Job 1: Will you reproduce, word for word, the stretch of the diary post from "Yesterday, I hung" through "had wonderful conversations."?
Job 2: Can you write out, unchanged, the stretch of the entries from the line that contains "Need help? Call Sonia Graham on 07967" through the line that contains "Although the stat", leaving the pictures out?

START Exercise passage

Music: Almost Lover - A Fine Frenzy

Mood: Hateful



Yesterday, I hung out with Lee for the first time since forever. We went shopping for new bedding so that he could redecorate his bedroom. We started at Dillard's. We found a beautiful bedding set that I told him to get, but he wanted to look around for more options. We ended up going to Mervyns, Bed Bath and Beyond, Linens And Things and then back to Dillard's only to get what I told him to to begin with. We also ate at Lin's for lunch and had wonderful conversations.


I then went home and got ready to go to Mr. Sushi with Josh. We first went to Coranado Mall so I could look for my labret and maybe a watch at Whitehall. I couldn't find anything, although I was distracted with the thoughts in my head. All day I couldn't help to think what would become of Josh and me when I have one foot out the door. I know New Mexico is not for me. I know I willl eventually go back to Sacramento. I just don't know when or how. I want to be fair. I don't want to do what others have done to me. Because it's harsh. Because it's cruel. Because Josh doesn't deserve it. I told him perhaps we shouldn't see either anymore because we can't escape the inevitable fact that I will not stay forever. He brought up the possibility that he could move with me. It is not a chance that I want to risk or put effort into at this point in my life. I don't have a whole lot of fight left in me.


Pieces of me do hate you. I hate you. I really do. I once had hopes, dreams, and now I don't even have a fight in me to carry on with my life. You took my independence from me. You took possibilities from me. You took hope from me. You took will from me. You took the best parts of me that made me wonderful. You left a fragment of a man so broken.

END Exercise passage
START Provided material

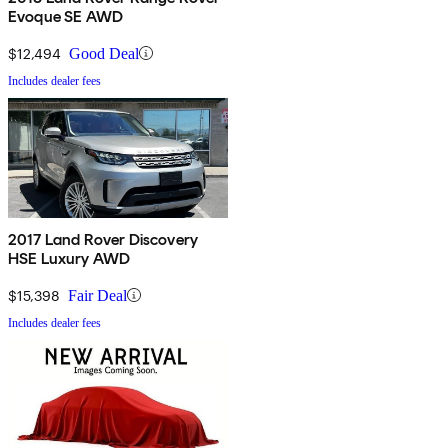
Evoque SE AWD
$12,494
Good Deal
Includes dealer fees
2017 Land Rover Discovery
HSE Luxury AWD
$15,398
Fair Deal
Includes dealer fees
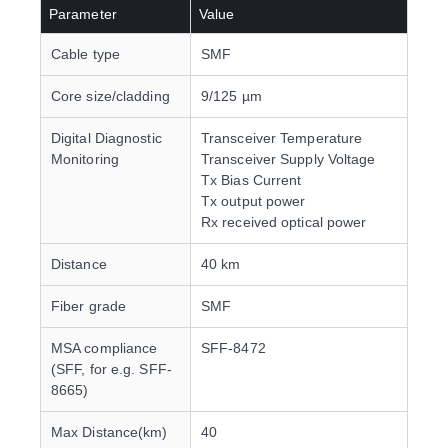
Parameter
Value
Cable type
SMF
Core size/cladding
9/125 µm
Digital Diagnostic
Transceiver Temperature
Monitoring
Transceiver Supply Voltage
Tx Bias Current
Tx output power
Rx received optical power
Distance
40 km
Fiber grade
SMF
MSA compliance
SFF-8472
(SFF, for e.g. SFF-
8665)
Max Distance(km)
40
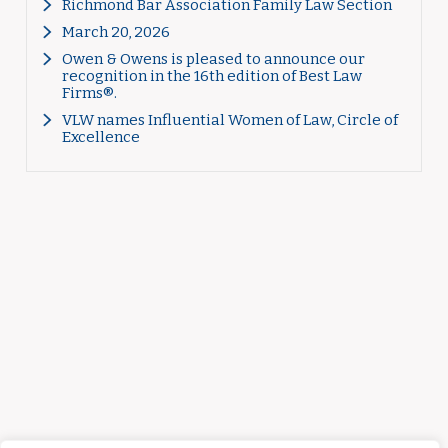
Richmond Bar Association Family Law Section
March 20, 2026
Owen & Owens is pleased to announce our
recognition in the 16th edition of Best Law
Firms®.
VLW names Influential Women of Law, Circle of
Excellence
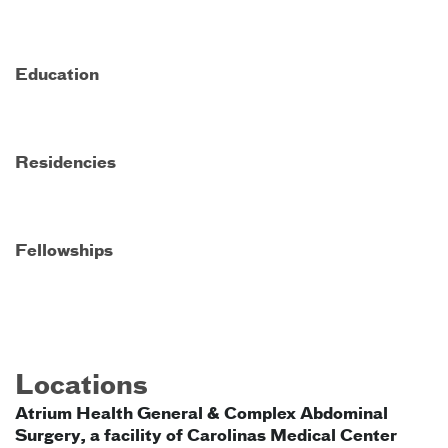
Education
Residencies
Fellowships
Locations
Atrium Health General & Complex Abdominal
Surgery, a facility of Carolinas Medical Center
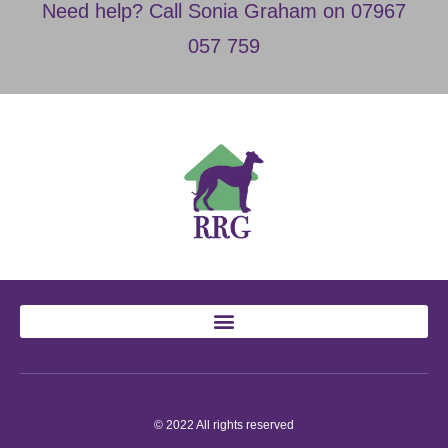
Need help? Call Sonia Graham on 07967
057 759
© 2022 All rights reserved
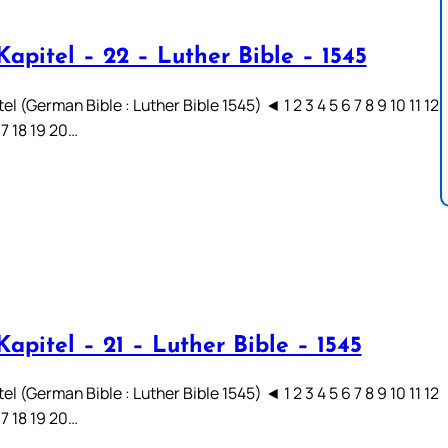
apitel – 22 – Luther Bible – 1545
el (German Bible : Luther Bible 1545) ◄ 1 2 3 4 5 6 7 8 9 10 11 12
17 18 19 20…
apitel – 21 – Luther Bible – 1545
el (German Bible : Luther Bible 1545) ◄ 1 2 3 4 5 6 7 8 9 10 11 12
17 18 19 20…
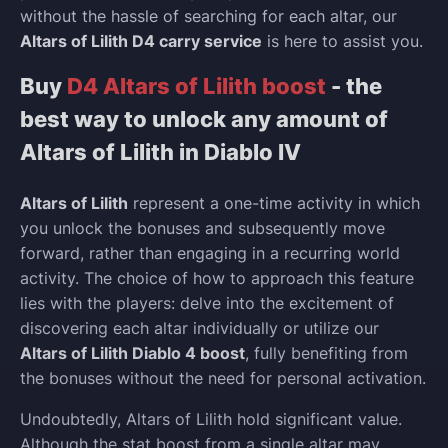
without the hassle of searching for each altar, our
Altars of Lilith D4 carry service
is here to assist you.
Buy
D4 Altars of Lilith boost
- the
best way to unlock any amount of
Altars of Lilith in Diablo IV
Altars of Lilith
represent a one-time activity in which
you unlock the bonuses and subsequently move
forward, rather than engaging in a recurring world
activity. The choice of how to approach this feature
lies with the players: delve into the excitement of
discovering each altar individually or utilize our
Altars of Lilith Diablo 4 boost
, fully benefiting from
the bonuses without the need for personal activation.
Undoubtedly, Altars of Lilith hold significant value.
Although the stat boost from a single altar may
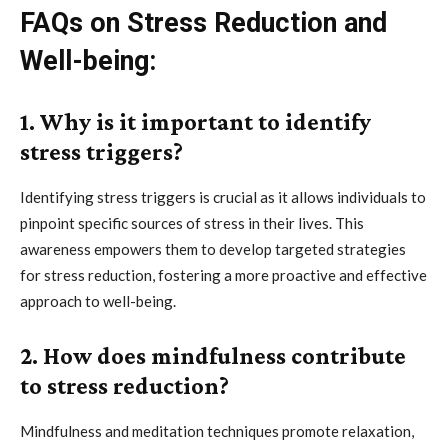
FAQs on Stress Reduction and
Well-being:
1. Why is it important to identify
stress triggers?
Identifying stress triggers is crucial as it allows individuals to
pinpoint specific sources of stress in their lives. This
awareness empowers them to develop targeted strategies
for stress reduction, fostering a more proactive and effective
approach to well-being.
2. How does mindfulness contribute
to stress reduction?
Mindfulness and meditation techniques promote relaxation,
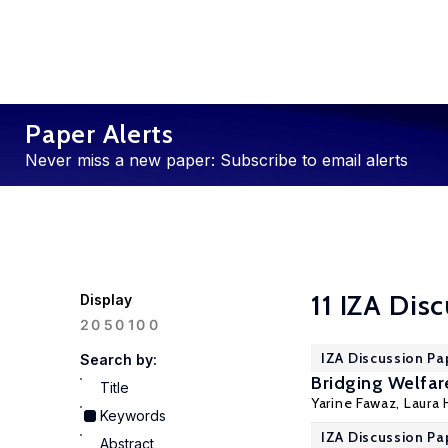
Paper Alerts
Never miss a new paper: Subscribe to email alerts
11 IZA Dis
Display
100
20
50
IZA Discussion Pa
Search by:
Bridging Welfar
Title
Yarine Fawaz
,
Laura
Keywords
IZA Discussion Pa
Abstract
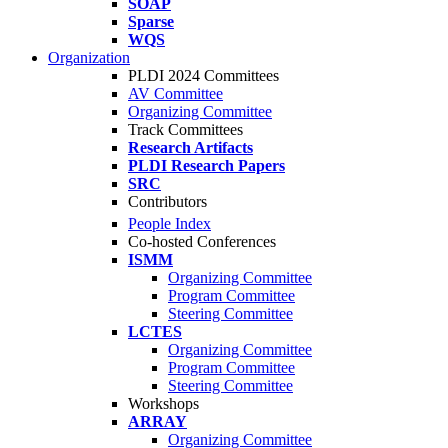
SOAP
Sparse
WQS
Organization
PLDI 2024 Committees
AV Committee
Organizing Committee
Track Committees
Research Artifacts
PLDI Research Papers
SRC
Contributors
People Index
Co-hosted Conferences
ISMM
Organizing Committee
Program Committee
Steering Committee
LCTES
Organizing Committee
Program Committee
Steering Committee
Workshops
ARRAY
Organizing Committee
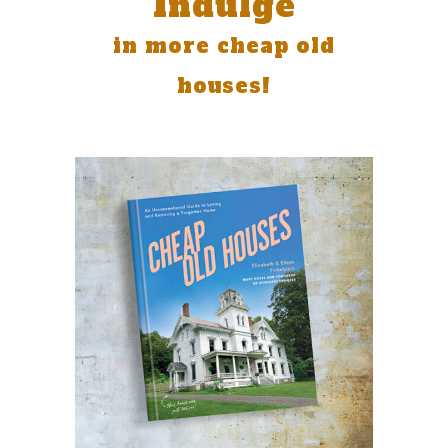
Indulge
in more cheap old
houses!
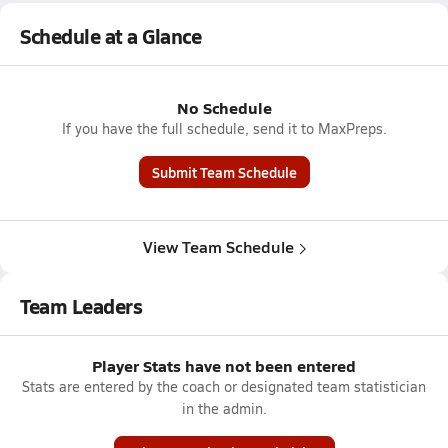
Schedule at a Glance
No Schedule
If you have the full schedule, send it to MaxPreps.
Submit Team Schedule
View Team Schedule
Team Leaders
Player Stats have not been entered
Stats are entered by the coach or designated team statistician
in the admin.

END Provided material

Written reply 1:
Yesterday, I hung out with Lee for the first time since forever. We went shopping for new bedding so that he could redecorate his bedroom. We started at Dillard's. We found a beautiful bedding set that I told him to get, but he wanted to look around for more options. We ended up going to Mervyns, Bed Bath and Beyond, Linens And Things and then back to Dillard's only to get what I told him to to begin with. We also ate at Lin's for lunch and had wonderful conversations.

Written reply 2:
Need help? Call Sonia Graham on 07967
057 759
© 2022 All rights reserved
apitel – 22 – Luther Bible – 1545
el (German Bible : Luther Bible 1545) ◄ 1 2 3 4 5 6 7 8 9 10 11 12
17 18 19 20…
apitel – 21 – Luther Bible – 1545
el (German Bible : Luther Bible 1545) ◄ 1 2 3 4 5 6 7 8 9 10 11 12
17 18 19 20…
without the hassle of searching for each altar, our
Altars of Lilith D4 carry service
is here to assist you.
Buy
D4 Altars of Lilith boost
- the
best way to unlock any amount of
Altars of Lilith in Diablo IV
Altars of Lilith
represent a one-time activity in which
you unlock the bonuses and subsequently move
forward, rather than engaging in a recurring world
activity. The choice of how to approach this feature
lies with the players: delve into the excitement of
discovering each altar individually or utilize our
Altars of Lilith Diablo 4 boost
, fully benefiting from
the bonuses without the need for personal activation.
Undoubtedly, Altars of Lilith hold significant value.
Although the stat boost from a single altar may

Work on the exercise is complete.